## TEXT

# What the point?



## Vegas_Asian (Nov 2, 2008)

i am applying for a job online and these are some of the questions whose presence i don't understand:
-Do you talk a lot?
-Do you like being in the middle of a big crowd?
-There's no use having close friends, they only let you down
-Do you love to listen to people talk about themselves?
-Many people cannot be trusted?
-It's fun to go out to events with big crowds
-You are not interested in your friend's problems?
-People do a lot of annoying things?
-It is maddening when the court lets guilty criminals go free
-you don't believe a lot of things people say?
-You don't act polite when you don't want to? (i don't understand what they met, esp. with the double negative. Trick question?)
-You've done your share of troublemaking?
-You try to feel what people are thinking and feeling?

It may that they want to minimize the number of interview they have to do by asking these question, but answering with the options: agree, strongly disagree, disagree, or strongly disagree...doesn't do much to display a person's character as much as interview would. This would be one of the downsides of online applications.


----------



## Angela (Nov 2, 2008)

It looks like a personality test. They may be evaluating the personalities of the applicants to see what type of traits and work ethics a person has. My previous job used personality tests to determine if people were working in the right positions for their personalities. Some people got moved around in the company after that and were much happier in their new positions because they were more suited for the job.


----------



## robin.goodfellow (Nov 17, 2008)

It sounds like it's part of the Minnesota Multi-Phasic Personality Inventory (MMPI).  A lot of employers use that test to see if their employees are crazy or not (so to speak).  It's really  a cool test, b/c allegedly people who administer the test can tell if the person taking it is not telling the truth just by looking at the answers.  Or, that's what my abnormal psych professor told us when we discussed that test.

Some employers also give it on an annual or a semi-annual basis, but I'm not sure what sort of jobs have that kind of requirement.  Probably ones with a high pschological stress value.

## DATA EXCERPT
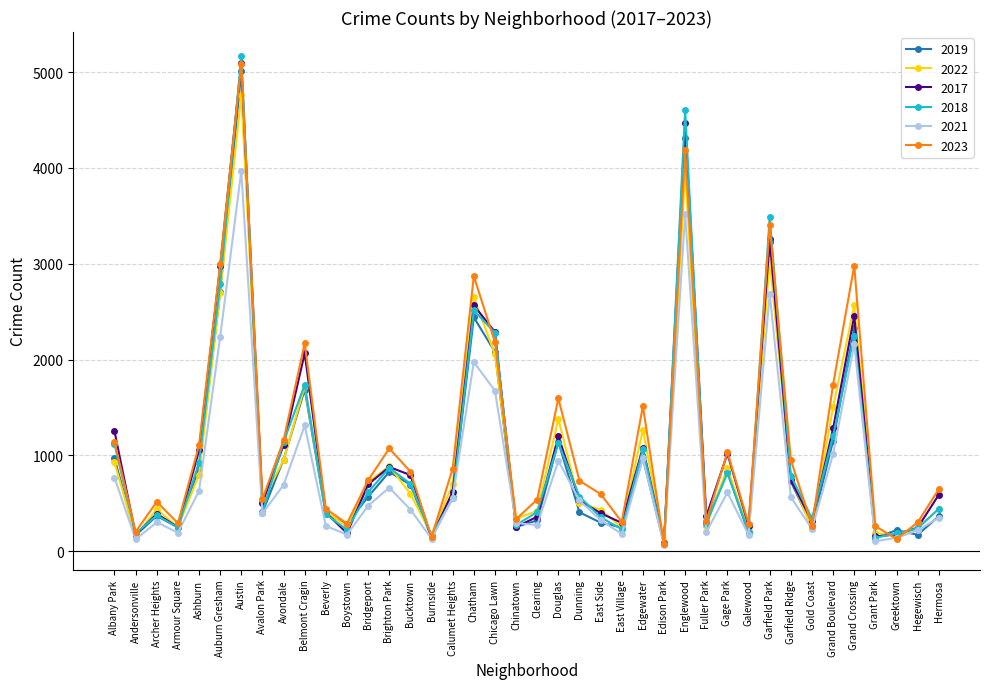

What is the greatest value displayed?

5163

## DIRECTIVE A
Answer these questions about the forum thread, one per line, marked as shown.
(i) What did Angela's previous job use personality tests to determine?
(ii) Which test does robin.goodfellow think the questions are part of?
(iii) On what basis do some employers give that test, according to robin.goodfellow?
## DIRECTIVE B
Write out the part of the forum thread that opens with the words containing "-You don't act" and closes with "share of troublemaking?", renaming "troublemaking" to "mischief".

## TASK SOLUTION A
(i) Whether people were working in the right positions for their personalities.
(ii) The Minnesota Multi-Phasic Personality Inventory (MMPI).
(iii) On an annual or a semi-annual basis.

## TASK SOLUTION B
-You don't act polite when you don't want to? (i don't understand what they met, esp. with the double negative. Trick question?)
-You've done your share of mischief?